The heads, though owing a lot of design to the originals, are the most pure-robot feature of the new look. Cast in smooth fiberglass, with only mesh-covered holes for the eyes and mouth (which got reflective tape added to their edges, since they proved difficult to see on camera), none of the old human face forms remain. The head-mounted power dish is now integrated into the scalp plate, but the antennae remain (as they always would), still in clear plastic to resemble the central sections of the originals.
As a result of the clever exoskeleton design, articulation is unimpaired - only the head is immobile, as an unavoidable consequence of the helmet/mask's original design (it is a separate piece, but the tight-fitting "collar" gives it no room to move). Elsewhere it's business as usual: swivel shoulders and biceps, pin elbows, swivel wrists, swivel waist, swivel/pin hips, pin knees, and swivel boot tops. The wrist golfballs angle slightly inwards, meaning they look okay even if the hand is turned to be held palm-down when outstretched - handy, since that was the Cybermen's standard pose for zapping foes with a short-ranged electrical attack.
Like its comrades in the Cybermen figure series, the Cybertelosian comes with part of the BAF Cyber Controller - two parts, in fact, the torso and right arm. Since the Controller featured in the same episode as this particular Cyberman, the design is similar - the arm is identical, but the torso lacks the chestpack, which the Controller didn't have on his costume.
Also from "Tomb" are the Cybermats, a form of mechanical life theorised to be native to Telos, and co-opted by the Cybermen to make a nuisance of themselves by zipping around and biting any humans they came into contact with. Now remembered more as the
unconvincing puppets of "Revenge of the Cybermen," the original Cybermats were small bug-eyed critters, animated in a variety of ways, from remote control to wind-up power to being pulled around on strings. The Cyberman has two of these little critters to keep him company, reflecting the two main designs in the not-quite-identical swarm seen in the serial: a small, smooth model, and a slightly larger one with a cilia-like fringe beneath the front of its body. Some of the Cybermat models were capable of "wagging their tails", but these accessories are too small for any such fancy features, and are simply one-piece molds in semi-soft plastic (to protect the antennae from snapping).

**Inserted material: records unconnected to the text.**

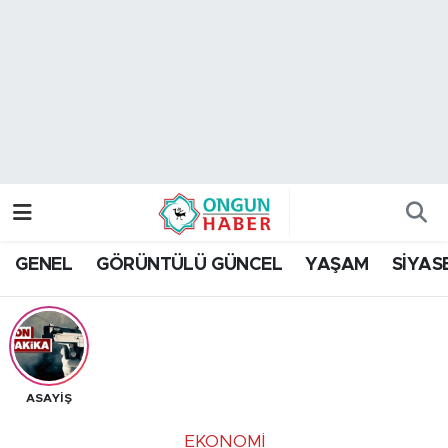
Nöbetçi Eczaneler
Hava Durumu
Namaz Vakitleri
Trafik Durumu
GENEL
GÖRÜNTÜLÜ GÜNCEL
YAŞAM
SİYAS
TFF 2.Lig Kırmızı Grup Puan Durumu ve Fikstür
Tüm Manşetler
Son Dakika Haberleri
ASAYİŞ
Haber Arşivi
EKONOMİ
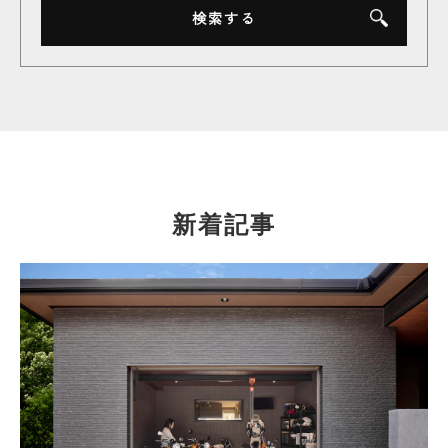
検索する
新着記事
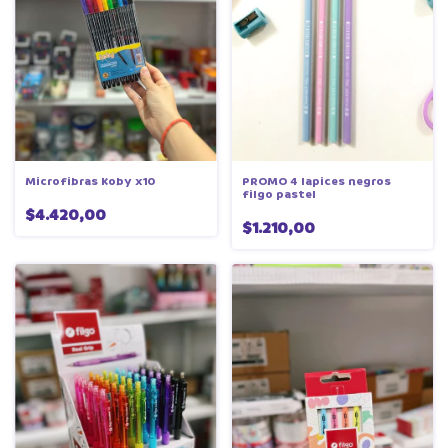
Microfibras Koby x10
PROMO 4 lapices negros
filgo pastel
$4.420,00
$1.210,00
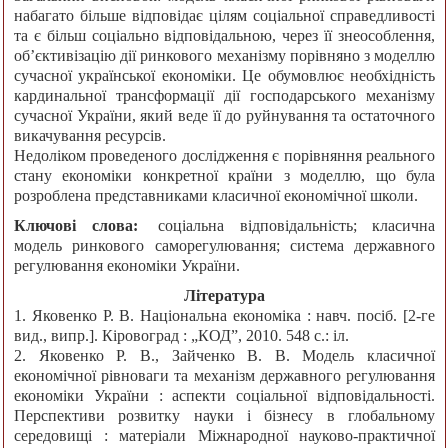
набагато більше відповідає цілям соціальної справедливості
та є більш соціально відповідальною, через її знеособлення,
об’єктивізацію дії ринкового механізму порівняно з моделлю
сучасної української економіки. Це обумовлює необхідність
кардинальної трансформації дії господарського механізму
сучасної України, який веде її до руйнування та остаточного
викачування ресурсів.
Недоліком проведеного дослідження є порівняння реального
стану економіки конкретної країни з моделлю, що була
розроблена представниками класичної економічної школи.
Ключові слова:
соціальна відповідальність; класична
модель ринкового саморегулювання; система державного
регулювання економіки України.
Література
1. Яковенко Р. В. Національна економіка : навч. посіб. [2-ге
вид., випр.]. Кіровоград : „КОД”, 2010. 548 с.: іл.
2. Яковенко Р. В., Зайченко В. В. Модель класичної
економічної рівноваги та механізм державного регулювання
економіки України : аспекти соціальної відповідальності.
Перспективи розвитку науки і бізнесу в глобальному
середовищі : матеріали Міжнародної науково-практичної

"The Tomb of the Cybermen", as I said, is a big deal - this model of Cyberman costume was used, with modifications, in three episodes ("Moonbase," "Tomb" and later "The Wheel in Space"), but it's this serial that made the biggest impact, and it's suitable that the Cybertelosian figure is modelled after it specifically; the BAF Cyber Controller is no surprise either. The non-removable weapon is a very minor gripe, and one which doesn't really count for "Tomb" anyway (with the "Tomb"-specific hip tubes built into the gun's component, a "Moonbase" figure would need a new piece anyway, so we may get our removable gun there) - regardless, this is the classic Cybermen figure to get.